PAGES D'ÉCRITURE
N°37 Octobre 2006
Pas question d'avouer ici que moi, l'angliciste professionnel, je n'ai pas lu Tristram Shandy de Sterne ! Le joyau du XVIIIe siècle anglais ! Un bouquin joyeusement déconnant, toujours jeune, qui aurait toutes les chances de me plaire !
J'ai même fait pire que de ne pas le lire ; j'ai calé dès les premières pages, il y a vingt ans.
Pour tenter de calmer mon surmoi, je lis le résumé dans le Nouveau dictionnaire des œuvres en six volumes de chez Bouquins, cet usuel irremplaçable qui me permet souvent de frimer sur des livres que je n'ai pas ouverts. La honte persistant, je gagne en rasant les murs une des salles où l'on donne Tournage dans un jardin anglais, adaptation de l'inadaptable chef-d'œuvre. Seuls les Anglais, ces grands fous, pouvaient tenter pareil tour de force. Les scénaristes ont fait des prouesses, trouvant maintes équivalences rusées, dont celle-ci : transposer la pagaille qui règne dans ce roman sans queue ni tête en spectacle du tournage, hautement chaotique, de l'adaptation dudit. La mise en scène de Michael Winterbottom est efficace, les comédiens savoureux, on sourit, et même on se marre, jusqu'au bout.

» Consignes de l'exercice
(a) Dans le texte sur Tristram Shandy, reprenez la partie qui s'ouvre sur les mots contenant "PAGES D'ÉCRITURE" et se referme sur "a vingt ans.", en substituant "trésor" à "joyau".
(b) D'après le texte sur Tristram Shandy, qui a réalisé la mise en scène de Tournage dans un jardin anglais ?

Données extraites d'une collection:
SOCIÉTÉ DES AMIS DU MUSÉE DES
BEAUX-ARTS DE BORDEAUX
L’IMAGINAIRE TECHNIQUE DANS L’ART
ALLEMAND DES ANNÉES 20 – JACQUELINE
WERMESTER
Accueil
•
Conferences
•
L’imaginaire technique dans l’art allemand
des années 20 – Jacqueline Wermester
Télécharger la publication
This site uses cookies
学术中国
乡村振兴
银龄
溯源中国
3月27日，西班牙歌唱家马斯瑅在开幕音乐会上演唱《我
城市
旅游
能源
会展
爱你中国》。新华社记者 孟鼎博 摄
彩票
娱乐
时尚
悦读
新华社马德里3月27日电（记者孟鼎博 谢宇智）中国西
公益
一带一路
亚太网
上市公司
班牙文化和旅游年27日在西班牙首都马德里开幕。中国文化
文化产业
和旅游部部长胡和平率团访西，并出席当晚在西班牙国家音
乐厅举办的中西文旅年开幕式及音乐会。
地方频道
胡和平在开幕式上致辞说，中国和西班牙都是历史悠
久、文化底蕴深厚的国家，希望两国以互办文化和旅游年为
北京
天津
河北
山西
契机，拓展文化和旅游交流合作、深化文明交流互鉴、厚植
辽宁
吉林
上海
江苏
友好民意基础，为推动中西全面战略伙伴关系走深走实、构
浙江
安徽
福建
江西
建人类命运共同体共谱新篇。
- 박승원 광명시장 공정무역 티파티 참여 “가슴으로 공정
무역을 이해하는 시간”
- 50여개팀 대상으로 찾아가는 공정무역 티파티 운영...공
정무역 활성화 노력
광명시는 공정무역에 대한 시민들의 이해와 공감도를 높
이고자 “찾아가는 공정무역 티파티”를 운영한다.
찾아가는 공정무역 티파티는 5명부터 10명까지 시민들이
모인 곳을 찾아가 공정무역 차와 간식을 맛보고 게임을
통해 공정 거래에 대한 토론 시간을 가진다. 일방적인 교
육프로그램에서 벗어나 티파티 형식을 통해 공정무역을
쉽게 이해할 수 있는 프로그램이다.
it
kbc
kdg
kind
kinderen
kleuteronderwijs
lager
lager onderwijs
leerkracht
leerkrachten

» Réponses aux consignes
(a)
PAGES D'ÉCRITURE
N°37 Octobre 2006
Pas question d'avouer ici que moi, l'angliciste professionnel, je n'ai pas lu Tristram Shandy de Sterne ! Le trésor du XVIIIe siècle anglais ! Un bouquin joyeusement déconnant, toujours jeune, qui aurait toutes les chances de me plaire !
J'ai même fait pire que de ne pas le lire ; j'ai calé dès les premières pages, il y a vingt ans.

(b) Michael Winterbottom.